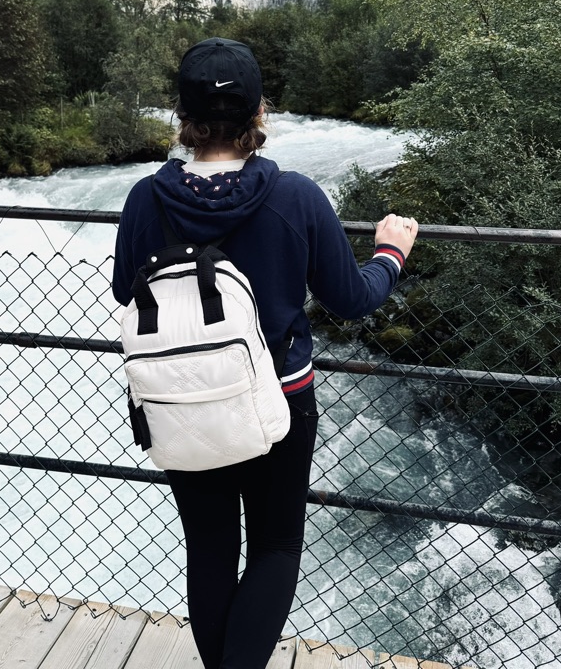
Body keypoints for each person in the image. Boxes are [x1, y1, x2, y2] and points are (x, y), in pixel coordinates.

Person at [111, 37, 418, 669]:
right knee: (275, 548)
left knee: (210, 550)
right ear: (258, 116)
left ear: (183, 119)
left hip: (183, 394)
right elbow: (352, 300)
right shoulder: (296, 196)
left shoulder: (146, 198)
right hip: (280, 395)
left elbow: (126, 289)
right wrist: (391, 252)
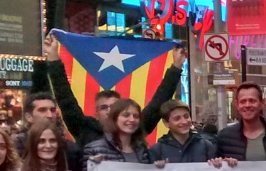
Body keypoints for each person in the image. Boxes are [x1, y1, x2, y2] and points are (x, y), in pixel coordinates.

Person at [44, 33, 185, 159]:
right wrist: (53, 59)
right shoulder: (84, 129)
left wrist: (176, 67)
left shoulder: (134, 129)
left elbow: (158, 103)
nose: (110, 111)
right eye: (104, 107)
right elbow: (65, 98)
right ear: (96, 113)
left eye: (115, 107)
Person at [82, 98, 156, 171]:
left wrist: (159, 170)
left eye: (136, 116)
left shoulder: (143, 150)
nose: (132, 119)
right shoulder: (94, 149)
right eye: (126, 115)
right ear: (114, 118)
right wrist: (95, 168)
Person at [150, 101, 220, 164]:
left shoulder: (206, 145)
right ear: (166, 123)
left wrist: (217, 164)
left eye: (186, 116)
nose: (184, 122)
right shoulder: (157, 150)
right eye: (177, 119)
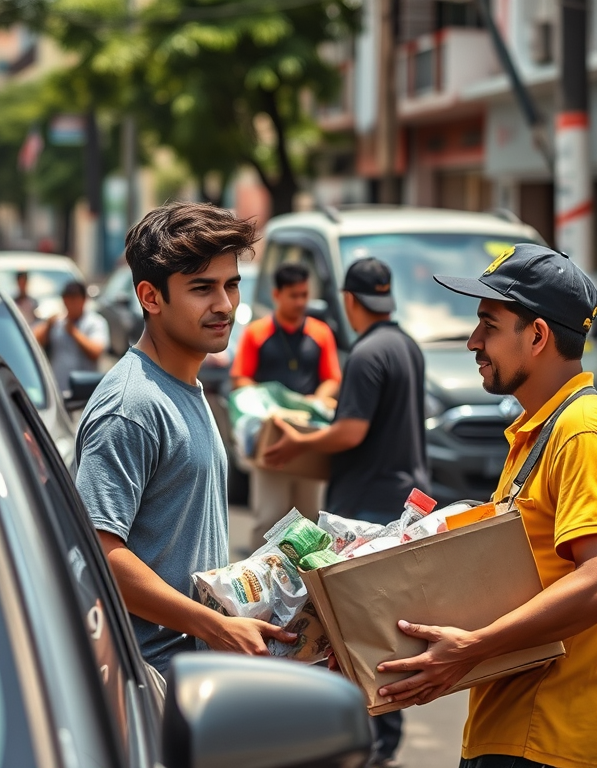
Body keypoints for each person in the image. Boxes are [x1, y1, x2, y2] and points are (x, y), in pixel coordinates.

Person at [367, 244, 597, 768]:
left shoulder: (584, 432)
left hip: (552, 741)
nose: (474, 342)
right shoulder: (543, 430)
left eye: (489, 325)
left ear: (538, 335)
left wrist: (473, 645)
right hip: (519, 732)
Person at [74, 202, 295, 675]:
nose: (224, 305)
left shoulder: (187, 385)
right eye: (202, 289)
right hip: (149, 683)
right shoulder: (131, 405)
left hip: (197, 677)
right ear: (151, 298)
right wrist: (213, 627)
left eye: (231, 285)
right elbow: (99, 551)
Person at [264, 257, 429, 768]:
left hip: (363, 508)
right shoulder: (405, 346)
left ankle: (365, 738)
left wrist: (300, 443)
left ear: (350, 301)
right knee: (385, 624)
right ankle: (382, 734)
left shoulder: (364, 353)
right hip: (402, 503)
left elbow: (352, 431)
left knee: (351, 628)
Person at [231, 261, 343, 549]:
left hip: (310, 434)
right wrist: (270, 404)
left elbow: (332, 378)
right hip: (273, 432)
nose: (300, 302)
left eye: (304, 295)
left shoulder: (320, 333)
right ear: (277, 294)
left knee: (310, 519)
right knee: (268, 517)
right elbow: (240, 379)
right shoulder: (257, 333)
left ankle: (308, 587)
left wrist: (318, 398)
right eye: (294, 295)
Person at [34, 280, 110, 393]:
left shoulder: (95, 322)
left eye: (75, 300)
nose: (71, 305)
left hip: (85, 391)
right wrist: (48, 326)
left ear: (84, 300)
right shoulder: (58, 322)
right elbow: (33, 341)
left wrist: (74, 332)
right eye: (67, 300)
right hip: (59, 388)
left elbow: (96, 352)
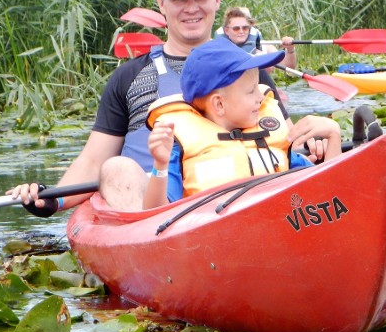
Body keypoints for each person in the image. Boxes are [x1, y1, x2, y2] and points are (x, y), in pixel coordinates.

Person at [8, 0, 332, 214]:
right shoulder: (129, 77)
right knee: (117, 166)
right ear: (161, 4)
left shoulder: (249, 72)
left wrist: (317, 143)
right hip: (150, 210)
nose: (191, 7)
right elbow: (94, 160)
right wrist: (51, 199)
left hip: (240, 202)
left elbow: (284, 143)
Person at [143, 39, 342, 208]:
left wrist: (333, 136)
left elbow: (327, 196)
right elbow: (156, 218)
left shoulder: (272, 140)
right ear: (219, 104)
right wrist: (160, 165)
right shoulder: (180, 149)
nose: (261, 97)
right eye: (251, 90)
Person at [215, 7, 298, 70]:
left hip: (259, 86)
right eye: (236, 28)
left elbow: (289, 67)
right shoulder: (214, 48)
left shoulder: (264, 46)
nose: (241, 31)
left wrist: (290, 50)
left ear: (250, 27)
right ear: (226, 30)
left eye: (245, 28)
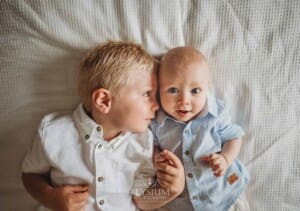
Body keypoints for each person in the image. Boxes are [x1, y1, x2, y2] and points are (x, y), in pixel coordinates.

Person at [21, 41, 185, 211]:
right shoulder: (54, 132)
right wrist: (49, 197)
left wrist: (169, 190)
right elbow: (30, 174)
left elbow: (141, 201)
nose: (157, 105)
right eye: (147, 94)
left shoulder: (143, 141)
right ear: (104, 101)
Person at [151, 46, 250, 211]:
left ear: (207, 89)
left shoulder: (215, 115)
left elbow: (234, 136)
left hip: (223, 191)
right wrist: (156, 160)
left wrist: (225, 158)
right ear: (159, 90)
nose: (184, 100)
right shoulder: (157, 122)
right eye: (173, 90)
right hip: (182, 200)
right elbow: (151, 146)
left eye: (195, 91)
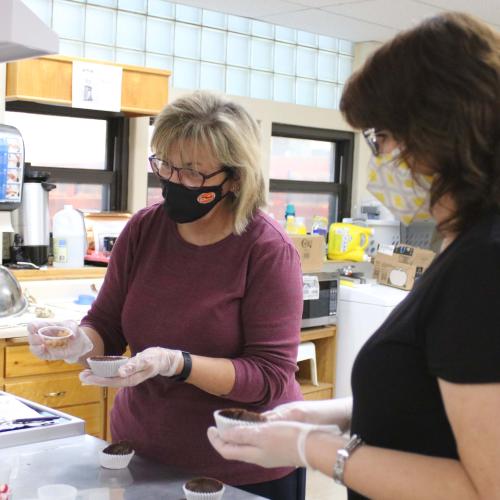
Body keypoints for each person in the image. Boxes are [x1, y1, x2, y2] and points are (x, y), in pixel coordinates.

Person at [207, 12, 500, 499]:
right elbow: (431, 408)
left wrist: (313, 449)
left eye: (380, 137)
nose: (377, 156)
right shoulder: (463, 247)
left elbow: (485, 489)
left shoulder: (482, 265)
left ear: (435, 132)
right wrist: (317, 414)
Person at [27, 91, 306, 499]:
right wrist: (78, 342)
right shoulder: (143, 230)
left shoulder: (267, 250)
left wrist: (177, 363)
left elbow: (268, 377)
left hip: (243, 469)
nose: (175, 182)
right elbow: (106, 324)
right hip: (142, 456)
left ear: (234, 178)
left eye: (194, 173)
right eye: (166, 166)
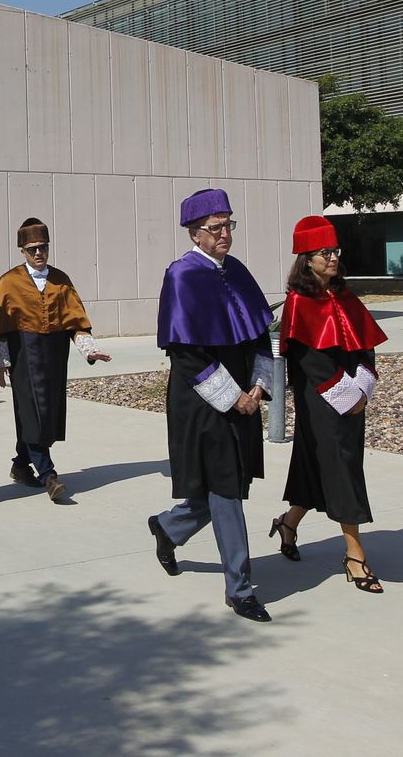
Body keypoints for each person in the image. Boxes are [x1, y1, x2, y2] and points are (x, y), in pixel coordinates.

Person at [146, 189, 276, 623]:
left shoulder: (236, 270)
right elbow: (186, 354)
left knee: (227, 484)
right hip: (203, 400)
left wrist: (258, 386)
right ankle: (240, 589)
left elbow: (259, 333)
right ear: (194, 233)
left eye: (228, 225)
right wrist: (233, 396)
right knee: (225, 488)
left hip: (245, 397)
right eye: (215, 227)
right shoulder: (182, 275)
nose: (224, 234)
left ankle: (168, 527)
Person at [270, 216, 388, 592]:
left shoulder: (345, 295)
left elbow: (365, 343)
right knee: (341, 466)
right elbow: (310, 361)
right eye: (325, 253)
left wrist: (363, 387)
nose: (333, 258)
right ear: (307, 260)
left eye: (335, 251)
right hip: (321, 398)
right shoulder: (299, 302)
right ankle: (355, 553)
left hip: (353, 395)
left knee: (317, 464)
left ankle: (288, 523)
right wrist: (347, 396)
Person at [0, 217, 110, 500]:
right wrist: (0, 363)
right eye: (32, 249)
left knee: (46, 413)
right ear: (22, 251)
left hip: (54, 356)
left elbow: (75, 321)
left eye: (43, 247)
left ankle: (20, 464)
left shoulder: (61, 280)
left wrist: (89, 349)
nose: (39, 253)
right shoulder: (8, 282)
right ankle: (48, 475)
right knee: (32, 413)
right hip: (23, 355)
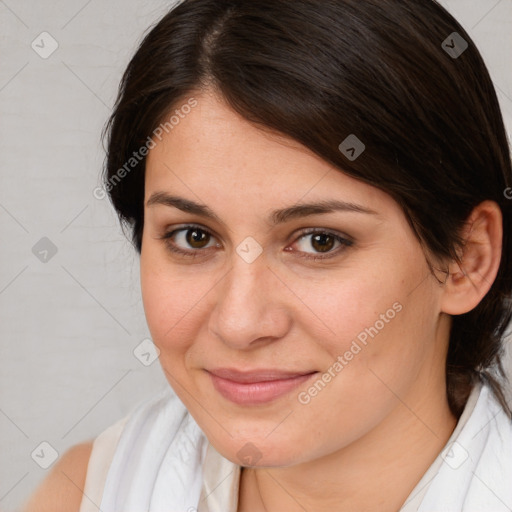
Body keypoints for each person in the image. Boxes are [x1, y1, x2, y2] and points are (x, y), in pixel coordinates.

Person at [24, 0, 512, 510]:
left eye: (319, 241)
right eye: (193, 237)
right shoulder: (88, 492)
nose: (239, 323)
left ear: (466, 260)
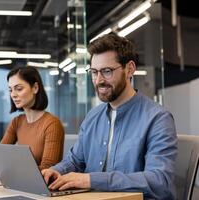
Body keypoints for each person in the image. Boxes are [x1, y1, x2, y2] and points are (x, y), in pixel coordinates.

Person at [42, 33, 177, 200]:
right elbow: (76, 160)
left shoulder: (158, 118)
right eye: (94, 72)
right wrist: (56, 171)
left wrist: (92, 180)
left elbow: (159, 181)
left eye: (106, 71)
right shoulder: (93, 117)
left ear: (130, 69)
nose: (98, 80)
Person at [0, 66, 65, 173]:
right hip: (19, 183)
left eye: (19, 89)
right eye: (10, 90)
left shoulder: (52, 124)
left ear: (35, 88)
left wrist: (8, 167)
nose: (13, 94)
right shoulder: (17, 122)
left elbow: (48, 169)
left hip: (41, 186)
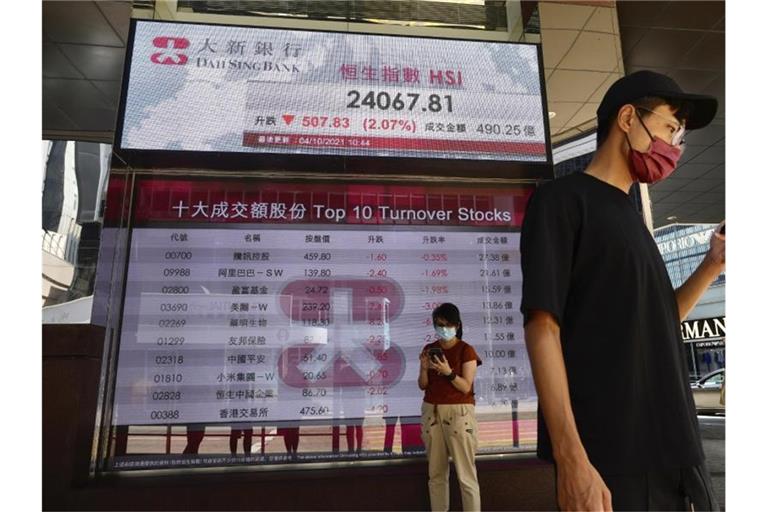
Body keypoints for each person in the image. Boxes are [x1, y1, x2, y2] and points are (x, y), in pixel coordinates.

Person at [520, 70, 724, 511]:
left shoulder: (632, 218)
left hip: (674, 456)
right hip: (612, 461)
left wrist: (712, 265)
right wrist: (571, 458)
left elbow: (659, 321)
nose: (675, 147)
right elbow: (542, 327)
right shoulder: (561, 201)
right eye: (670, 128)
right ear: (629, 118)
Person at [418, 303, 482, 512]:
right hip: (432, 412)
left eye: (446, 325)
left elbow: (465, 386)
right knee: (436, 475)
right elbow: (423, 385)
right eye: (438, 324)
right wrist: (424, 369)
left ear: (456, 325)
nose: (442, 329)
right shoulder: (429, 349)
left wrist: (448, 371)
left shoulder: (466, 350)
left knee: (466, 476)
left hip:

▶ [Goal of the exercise]: Copy out the range of lines above starting at the line with "right elbow: (186, 354)" and ending at the line with "left elbow: (365, 343)", exactly and including both.

▶ [Worked solution]:
right elbow: (186, 354)
left knee: (227, 484)
right hip: (203, 400)
left wrist: (258, 386)
right ankle: (240, 589)
left elbow: (259, 333)
right ear: (194, 233)
left eye: (228, 225)
right wrist: (233, 396)
right knee: (225, 488)
left hip: (245, 397)
right eye: (215, 227)
right shoulder: (182, 275)
nose: (224, 234)
left ankle: (168, 527)
Person at [270, 216, 388, 592]:
left shoulder: (345, 295)
left elbow: (365, 343)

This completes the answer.